Doch die EZB hält weiterhin an ihrer lockeren Geldpolitik fest – wie der eXXpress schon mehrfach berichtet hat – obwohl sie offiziell eigentlich einem Inflationsziel von zwei Prozent im Jahresdurchschnitt verpflichtet ist. Früher noch war das anders. Da hat die EZB umgehend auf eine steigende Inflation reagiert, wie die Wiener Denkfabrik Agenda Austria nun aufzeigt.

Der ultralockere Geldpolitik startete 2012

In den ersten zehn Jahren ihres Bestehens begegnete die EZB steigenden Preisen mit höheren Zinsen, um so der Verteuerung entgegenzuwirken. Das ändert sich erst im Sommer 2012. Der damalige EZB-Chef Mario Draghi erklärte, alles für den Zusammenhalt und Fortbestand des Euroraums zu tun – “Whatever it takes”. Damit läutete er die ultralockere Geldpolitik ein, aus der die EZB bis heute nicht mehr hinaus findet.

Der Leitzinssatz wurde in der Folge kontinuierlich nach unten gedrückt, bis er drei Jahre später bei Null angekommen war.

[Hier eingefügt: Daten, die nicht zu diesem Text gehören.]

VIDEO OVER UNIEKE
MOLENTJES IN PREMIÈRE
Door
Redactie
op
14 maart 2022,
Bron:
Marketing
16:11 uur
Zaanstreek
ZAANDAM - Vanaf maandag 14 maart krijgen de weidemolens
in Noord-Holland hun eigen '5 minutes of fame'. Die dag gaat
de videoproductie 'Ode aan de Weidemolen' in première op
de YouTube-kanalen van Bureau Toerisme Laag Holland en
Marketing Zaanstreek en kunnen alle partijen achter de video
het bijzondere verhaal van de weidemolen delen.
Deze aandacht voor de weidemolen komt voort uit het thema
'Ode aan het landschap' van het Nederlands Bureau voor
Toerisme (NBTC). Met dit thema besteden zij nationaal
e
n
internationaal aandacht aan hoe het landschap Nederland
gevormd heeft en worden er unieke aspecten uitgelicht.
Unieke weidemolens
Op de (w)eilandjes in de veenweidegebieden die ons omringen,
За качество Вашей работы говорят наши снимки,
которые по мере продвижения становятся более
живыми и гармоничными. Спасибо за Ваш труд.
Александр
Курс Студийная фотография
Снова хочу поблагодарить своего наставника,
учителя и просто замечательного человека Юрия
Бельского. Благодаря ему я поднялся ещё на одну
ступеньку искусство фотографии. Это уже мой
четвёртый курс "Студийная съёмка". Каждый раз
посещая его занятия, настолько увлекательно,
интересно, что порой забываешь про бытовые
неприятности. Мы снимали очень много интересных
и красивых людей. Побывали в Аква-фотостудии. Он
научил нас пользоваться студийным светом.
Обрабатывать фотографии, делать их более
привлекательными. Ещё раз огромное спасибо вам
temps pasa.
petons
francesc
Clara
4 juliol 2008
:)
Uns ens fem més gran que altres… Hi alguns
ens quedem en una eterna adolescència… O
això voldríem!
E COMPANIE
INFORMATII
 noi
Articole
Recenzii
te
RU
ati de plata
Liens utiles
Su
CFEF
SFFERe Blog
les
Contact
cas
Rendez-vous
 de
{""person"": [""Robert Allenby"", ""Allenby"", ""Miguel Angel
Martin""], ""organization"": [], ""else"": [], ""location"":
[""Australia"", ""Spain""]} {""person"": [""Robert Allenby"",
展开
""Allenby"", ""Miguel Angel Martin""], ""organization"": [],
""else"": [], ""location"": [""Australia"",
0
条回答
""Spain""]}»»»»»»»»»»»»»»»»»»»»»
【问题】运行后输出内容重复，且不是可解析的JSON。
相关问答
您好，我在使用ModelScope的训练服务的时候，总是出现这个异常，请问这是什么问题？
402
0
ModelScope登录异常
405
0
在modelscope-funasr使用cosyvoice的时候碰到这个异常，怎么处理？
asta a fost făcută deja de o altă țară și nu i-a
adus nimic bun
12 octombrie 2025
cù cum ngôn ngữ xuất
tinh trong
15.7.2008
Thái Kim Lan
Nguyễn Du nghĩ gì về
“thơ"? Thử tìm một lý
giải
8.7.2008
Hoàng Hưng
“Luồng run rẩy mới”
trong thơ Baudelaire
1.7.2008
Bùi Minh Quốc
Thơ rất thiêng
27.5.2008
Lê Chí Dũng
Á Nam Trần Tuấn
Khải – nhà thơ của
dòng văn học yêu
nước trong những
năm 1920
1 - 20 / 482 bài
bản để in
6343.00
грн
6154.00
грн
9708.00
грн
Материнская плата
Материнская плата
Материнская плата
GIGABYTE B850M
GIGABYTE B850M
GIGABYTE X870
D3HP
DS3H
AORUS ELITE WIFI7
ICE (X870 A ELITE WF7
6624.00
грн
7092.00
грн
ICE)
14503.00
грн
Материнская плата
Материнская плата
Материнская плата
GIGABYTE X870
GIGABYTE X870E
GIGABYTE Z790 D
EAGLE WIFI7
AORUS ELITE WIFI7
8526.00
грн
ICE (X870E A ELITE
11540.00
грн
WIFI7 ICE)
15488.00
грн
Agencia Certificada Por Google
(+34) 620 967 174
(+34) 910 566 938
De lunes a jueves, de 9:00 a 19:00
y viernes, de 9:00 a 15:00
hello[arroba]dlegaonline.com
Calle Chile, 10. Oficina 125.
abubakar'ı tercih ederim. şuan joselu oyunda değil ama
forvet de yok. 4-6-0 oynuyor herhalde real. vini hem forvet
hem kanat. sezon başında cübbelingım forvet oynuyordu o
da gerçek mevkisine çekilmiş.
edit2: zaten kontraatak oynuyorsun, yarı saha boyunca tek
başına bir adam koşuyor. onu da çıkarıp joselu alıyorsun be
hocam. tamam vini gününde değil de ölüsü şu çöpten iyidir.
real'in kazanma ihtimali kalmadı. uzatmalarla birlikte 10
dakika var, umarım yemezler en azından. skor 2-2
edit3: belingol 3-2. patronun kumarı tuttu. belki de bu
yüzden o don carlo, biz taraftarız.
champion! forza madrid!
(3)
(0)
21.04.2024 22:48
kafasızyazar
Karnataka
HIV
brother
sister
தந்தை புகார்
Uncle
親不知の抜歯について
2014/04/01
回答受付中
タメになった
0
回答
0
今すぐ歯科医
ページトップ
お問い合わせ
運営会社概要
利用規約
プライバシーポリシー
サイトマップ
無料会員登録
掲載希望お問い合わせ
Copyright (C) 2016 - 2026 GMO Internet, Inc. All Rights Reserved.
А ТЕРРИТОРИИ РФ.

Doch das war nicht alles. Darüber hinaus wurde die Geldpolitik um weitere unkonventionelle Maßnahmen erweitert, allen voran um den Ankauf von Staats- und Unternehmensanleihen.

Der EZB droht ein Glaubwürdigkeitsverlust

2022 hält die Zentralbank an diesem Kurs fest, trotz der höchsten Inflation, die man in der Eurozone je erlebt hat. Die Geldpolitiker begründen ihre Entscheidung damit, dass sie die hohen Inflationsraten als vorübergehendes Phänomen einstufen. Agenda Austria-Ökonomin Heike Lehner widerspricht: “Mittlerweile gibt es immer mehr Beweise dafür, dass die Inflation auch längerfristig hoch bleibt. Will die EZB glaubhaft bleiben, wird sie allerspätestens bei der nächsten Sitzung im März Farbe bekennen müssen. Also dann, wenn sie ihre neuen, sehr wahrscheinlich höheren, Inflationsprognosen präsentiert.”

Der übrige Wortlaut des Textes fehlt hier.